Somehow, I feel like the consciousness is to the brain what virtual particles are to a proton in physics. But at the same time, I have a hard time believing that this reasoning can go beyond the level of a metaphor since there's no Uncertainty Principle for objects as big as a brain (hell, even a cell is too big to fit in the Uncertainty Principle) and therefore that excludes the possibility of a virtual particle for the brain. And even if it were possible, the only resemblance between a virtual particle and a conscience is their lack of material existence and nothing more (though, now that I think about it, some virtual particles have mass so even that doesn't hold true).

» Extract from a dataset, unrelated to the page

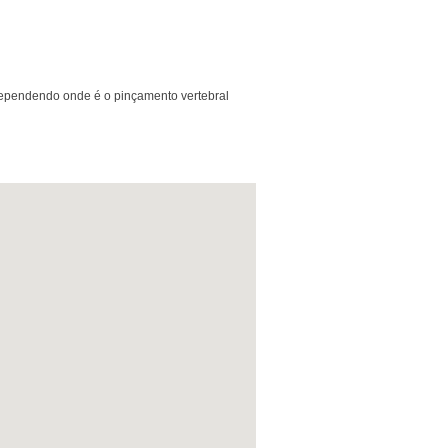
dependendo onde é o pinçamento vertebral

On the other hand, the exchange of virtual particles makes up a force and therefore has the power to pull particles together. So maybe consciousness is an exchange. One of my chemistry teachers once told me that energy was represented by movement (as abstract as that may seem...and anyway I was never fully satisfied with that explanation) and I always thought that the formation of thoughts was actually a connection that was made between two neurons. However, how those connections are formed I have no clue. You could say that they are influenced by our outside surroundings and the signals that we collect through our senses, but then could you say that the only difference between an ordinary person like myself and Einstein is our experiences? Somehow I find that doubtful since there was nothing extraordinary about the life Einstein lead. Then can we say that some people are predestined to be geniuses? Is it in our DNA? But then how is that expressed in our phenotype? Because DNA is useless unless it's expressed in some sort of physical form, be it a protein or an eye color. So then how is the DNA of a genius expressed? Does he have a bigger brain or more neuron connections?

I can't give any definitive conclusions on this topic since all I can do is come up with hypotheses. However, this is what I find so fascinating about the human brain. We can see it, we can touch it, we can cut it up in pieces, we can put it under a microscope, but even with all that, we still know less about it than about subatomic particles which can only be studied through collisions in a cyclotron and through an analysis of electromagnetic traces on a sheet.